GIVEN EXERCISE — From the related party transaction text, list every matter that Prospector will advise White Mountains on under the consulting agreement.

DOCUMENT EXTRACT —
= = = = =
RELATED PARTY TRANSACTION

 

   On June 20, 2005, the Company announced that it was restructuring its relationship with Prospector Partners LLC (“Prospector”) and John Gillespie, Prospector’s founder and managing member. Under the revised arrangement, Prospector will manage White Mountains’ common equity portfolios pursuant to an investment advisory agreement and will advise White Mountains on matters including capital management, asset allocation, private equity investments and mergers and acquisitions pursuant to a consulting agreement.

   In addition, the revenue sharing arrangement that was established in June 2001, and amended and restated on January 1, 2003, between Prospector and Fund American is also being terminated.

   Mr. Gillespie remains a director of White Mountains, but is no longer be Deputy Chairman of the Board. In addition, three other WM Advisors equity professionals will no longer be employees of White Mountains.

   The Company’s fixed income and other portfolios will continue to be managed by WM Advisors.

 

   More information regarding the Company’s restructuring of its relationship with Prospector and John Gillespie is furnished in an 8-K filed with the Securities and Exchange Commission by the Company on June 20, 2005.
= = = = =
EXTRACTED DATA —
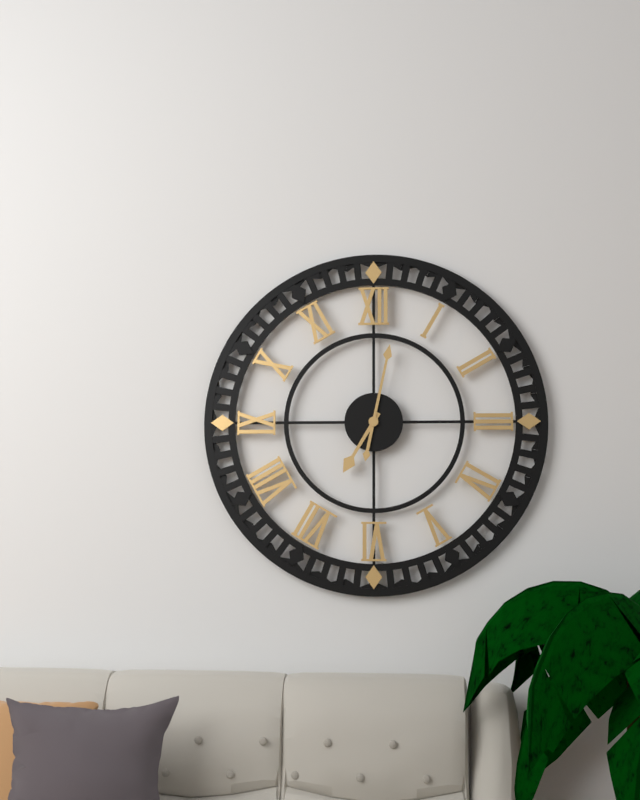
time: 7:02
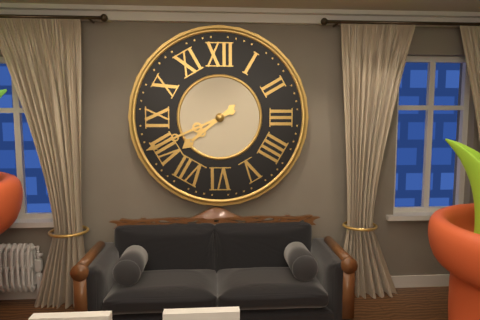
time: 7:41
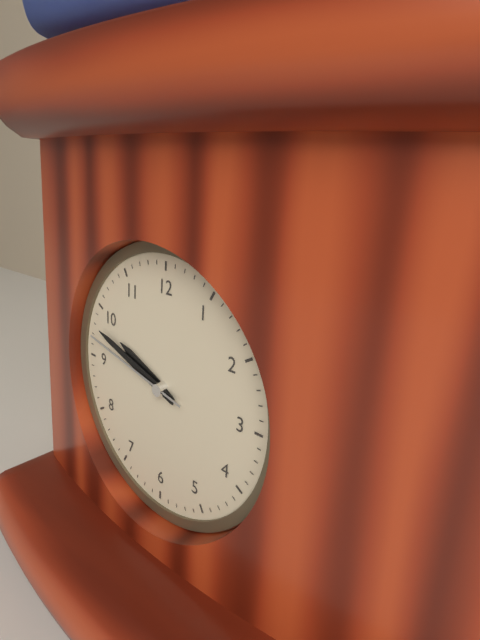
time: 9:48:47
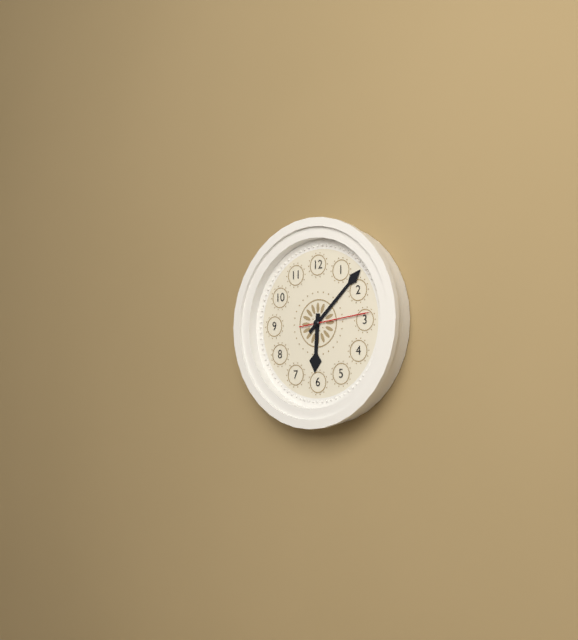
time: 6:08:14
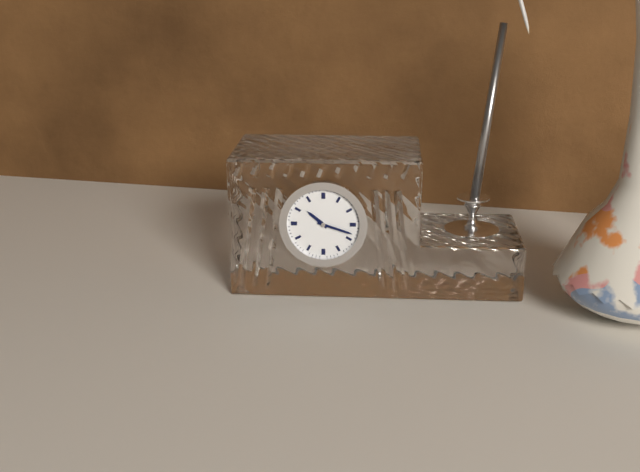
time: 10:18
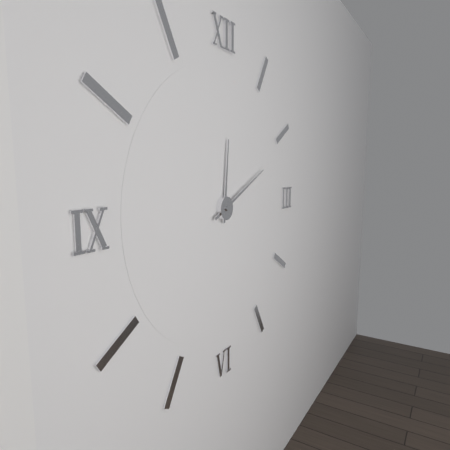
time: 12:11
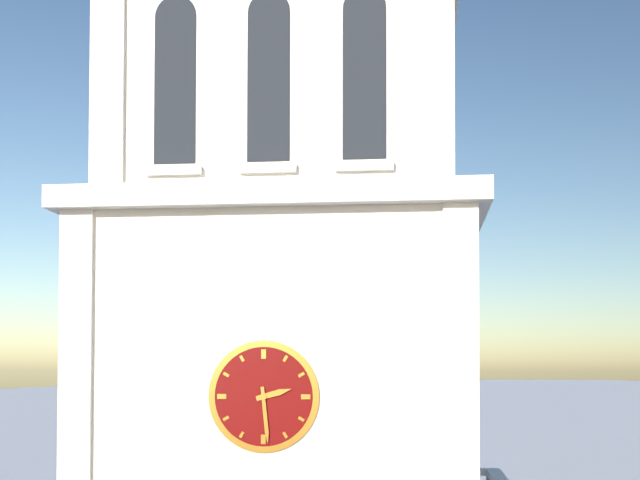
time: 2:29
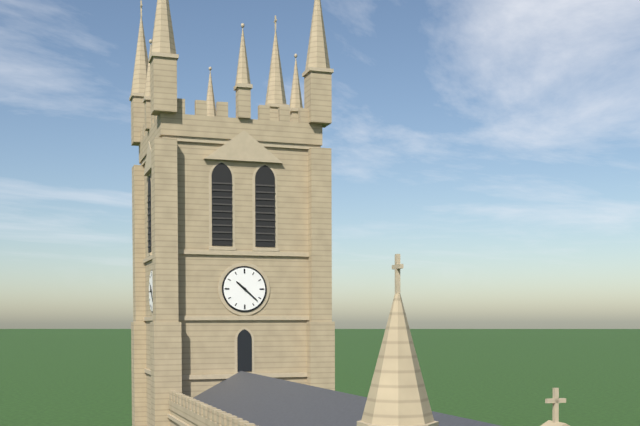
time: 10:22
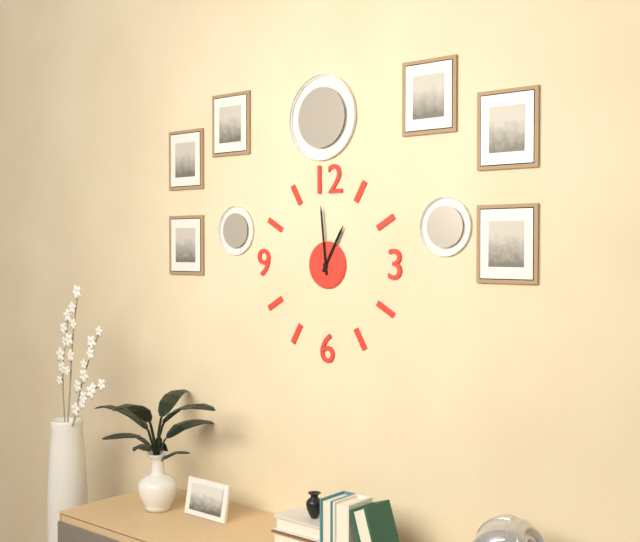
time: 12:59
= = = = =
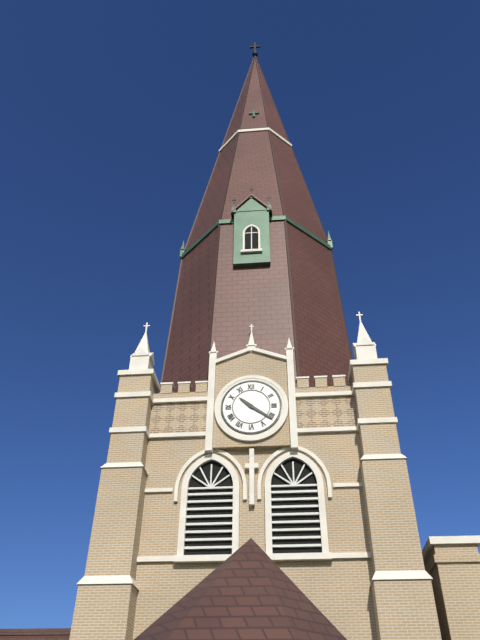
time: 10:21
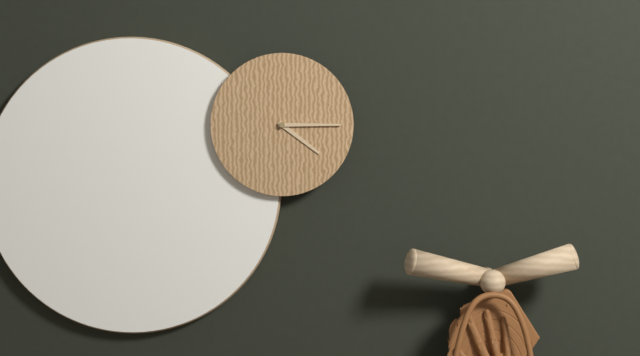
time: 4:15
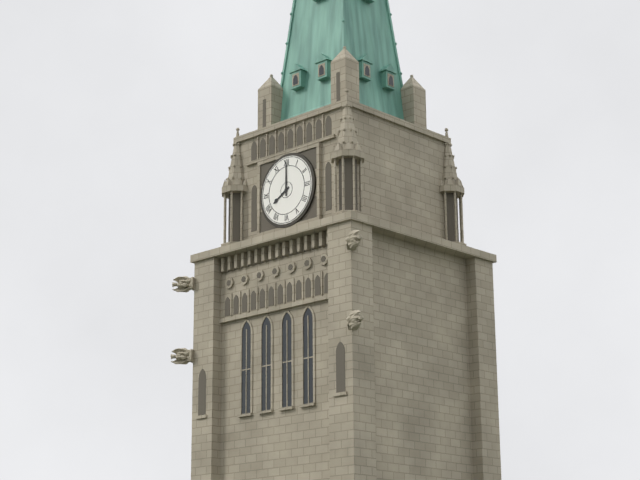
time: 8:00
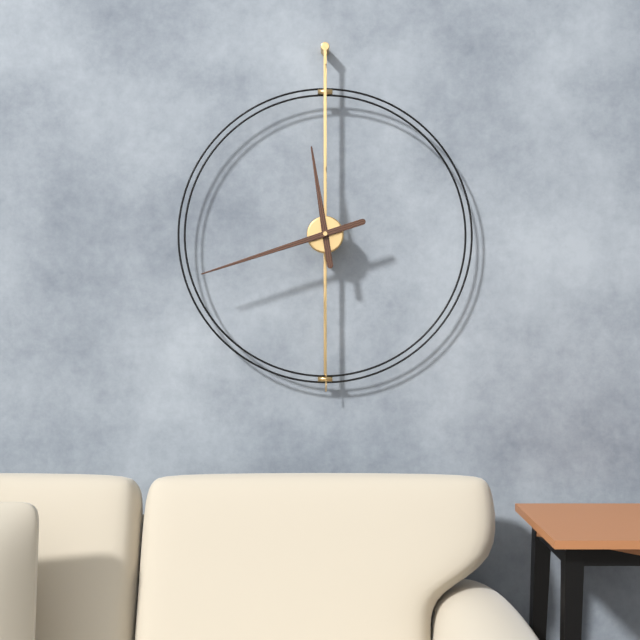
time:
= = = = =
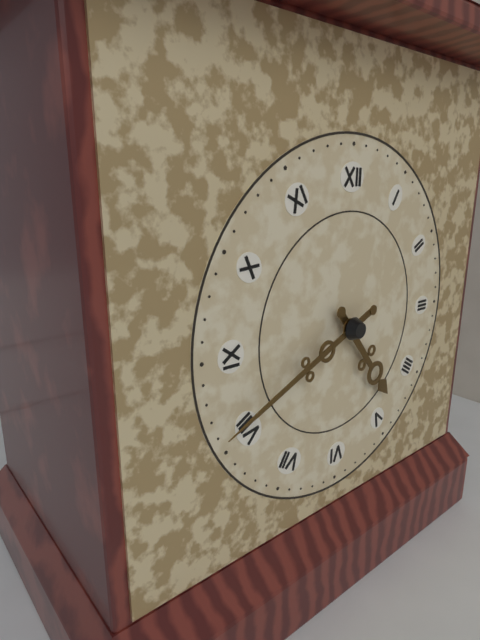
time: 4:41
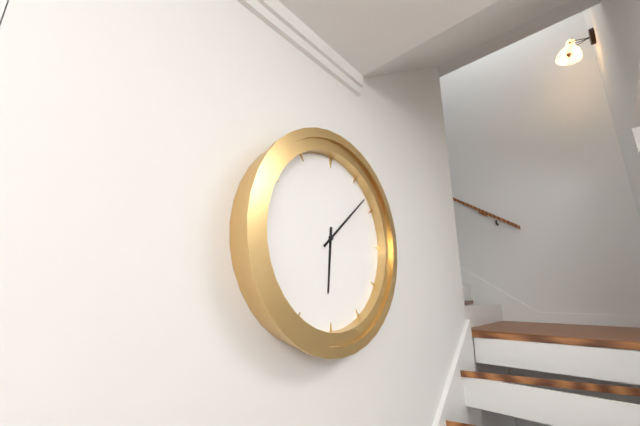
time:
= = = = =
EXERCISE SOLUTION —
- Capital management
- Asset allocation
- Private equity investments
- Mergers and acquisitions